James McGovern on Identity Engines

James McGovern’s blog recently made mention of Identity Engines, the company I work for. The mention was in the context of when appliances made sense for identity. I thought I might take a moment to explain a bit more about what our product does and then perhaps we can have more dialogue about the suitability of appliances. The current product we make is a 1RU appliance focused on the network identity space. The product ties together back-end directories with the network access devices that provide connectivity (This primarily means linking wired, wireless, and VPN access points with directories like LDAP and Microsoft AD.) Once tied together, we enable rich policy decisions to be made around what sort of network access a user should be granted and under what conditions. This is contrasted with the application identity management market which not a space we’re playing directly in today.

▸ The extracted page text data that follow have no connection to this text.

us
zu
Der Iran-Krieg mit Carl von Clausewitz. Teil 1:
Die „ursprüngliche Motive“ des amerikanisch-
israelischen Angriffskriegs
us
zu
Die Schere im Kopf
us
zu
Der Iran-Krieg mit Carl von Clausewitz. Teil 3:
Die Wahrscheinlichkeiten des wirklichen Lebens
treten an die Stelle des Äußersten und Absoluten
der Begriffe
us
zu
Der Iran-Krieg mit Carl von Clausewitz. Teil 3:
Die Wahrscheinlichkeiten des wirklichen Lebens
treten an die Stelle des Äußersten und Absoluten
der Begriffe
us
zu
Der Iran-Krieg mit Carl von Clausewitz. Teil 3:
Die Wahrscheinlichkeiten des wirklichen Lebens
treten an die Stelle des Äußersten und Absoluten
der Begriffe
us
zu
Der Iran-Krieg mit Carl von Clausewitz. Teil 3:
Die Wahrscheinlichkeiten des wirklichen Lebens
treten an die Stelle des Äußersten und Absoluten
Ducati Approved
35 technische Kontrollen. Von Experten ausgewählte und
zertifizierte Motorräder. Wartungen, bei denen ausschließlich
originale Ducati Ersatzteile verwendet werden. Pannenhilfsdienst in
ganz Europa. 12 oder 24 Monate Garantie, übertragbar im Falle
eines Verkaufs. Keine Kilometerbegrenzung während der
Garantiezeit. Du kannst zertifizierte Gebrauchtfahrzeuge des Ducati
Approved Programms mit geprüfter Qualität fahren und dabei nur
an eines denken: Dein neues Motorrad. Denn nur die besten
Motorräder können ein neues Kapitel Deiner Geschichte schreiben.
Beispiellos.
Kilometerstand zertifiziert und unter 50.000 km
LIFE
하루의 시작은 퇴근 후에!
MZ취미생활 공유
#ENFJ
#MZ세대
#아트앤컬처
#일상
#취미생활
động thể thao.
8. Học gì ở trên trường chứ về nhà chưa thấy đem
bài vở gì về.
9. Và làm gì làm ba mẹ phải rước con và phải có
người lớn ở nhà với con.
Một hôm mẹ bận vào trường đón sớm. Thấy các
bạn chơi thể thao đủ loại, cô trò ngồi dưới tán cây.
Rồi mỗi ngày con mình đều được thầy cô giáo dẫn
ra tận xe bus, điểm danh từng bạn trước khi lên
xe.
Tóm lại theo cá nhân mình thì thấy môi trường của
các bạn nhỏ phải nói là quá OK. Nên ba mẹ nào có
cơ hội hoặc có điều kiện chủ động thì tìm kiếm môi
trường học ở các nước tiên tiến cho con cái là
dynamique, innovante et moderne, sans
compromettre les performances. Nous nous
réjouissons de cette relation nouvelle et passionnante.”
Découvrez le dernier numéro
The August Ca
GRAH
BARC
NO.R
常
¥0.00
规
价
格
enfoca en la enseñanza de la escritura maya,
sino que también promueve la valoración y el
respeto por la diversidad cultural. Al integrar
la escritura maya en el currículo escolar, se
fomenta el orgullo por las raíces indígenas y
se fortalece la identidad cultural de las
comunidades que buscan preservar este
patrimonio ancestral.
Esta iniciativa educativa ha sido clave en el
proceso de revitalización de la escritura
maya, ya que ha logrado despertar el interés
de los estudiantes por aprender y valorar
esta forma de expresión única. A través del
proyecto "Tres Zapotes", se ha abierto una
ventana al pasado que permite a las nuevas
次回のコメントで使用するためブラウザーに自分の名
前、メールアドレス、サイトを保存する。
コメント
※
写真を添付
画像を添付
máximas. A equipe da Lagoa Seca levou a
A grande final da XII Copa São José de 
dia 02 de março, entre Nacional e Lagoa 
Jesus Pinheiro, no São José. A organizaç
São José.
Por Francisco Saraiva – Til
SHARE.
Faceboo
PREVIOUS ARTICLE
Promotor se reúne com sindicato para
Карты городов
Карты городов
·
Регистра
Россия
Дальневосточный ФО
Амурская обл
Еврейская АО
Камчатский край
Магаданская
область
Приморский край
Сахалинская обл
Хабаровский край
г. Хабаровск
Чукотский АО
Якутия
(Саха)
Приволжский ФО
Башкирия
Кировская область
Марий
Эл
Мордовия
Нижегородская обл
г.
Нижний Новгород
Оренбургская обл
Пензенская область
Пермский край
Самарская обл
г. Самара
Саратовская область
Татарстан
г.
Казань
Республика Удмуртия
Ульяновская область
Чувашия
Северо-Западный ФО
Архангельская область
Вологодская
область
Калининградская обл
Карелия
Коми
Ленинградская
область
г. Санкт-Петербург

We chose an appliance form factor primarily for ease of use by the network operators which typically deploy our product. These individuals generally have little interest or time to install and maintain an OS on a server and additionally the application which runs on it. Running on an appliance also lets us do some basic things to protect the information contained within, such as hardening the OS and using an encrypting file system. In the network security world you generally see the delivery vehicle of a particular security technology evolve over time. First it is found in software on a general purpose OS, then it is found in an appliance, and finally it is available integrated into the network infrastructure (running on routers and switches). This evolution has happened several times now in the industry (firewalls, VPNs, IDS/IPS). What drives the transition from one platform to another has a lot to do with the maturity of the technology and the market.

(As an aside, I completely agree with James’ comment about the potential usefulness of XACML. Policy portability could have all sorts of benefits in the near future.)

One Response to “James McGovern on Identity Engines”

  1. James Says:

    OK, for a large enterprise, could you explain in your next blog entry how network identity is separate and distinct from application identity? I am of the belief that they should be one in the same but can be convinced otherwise.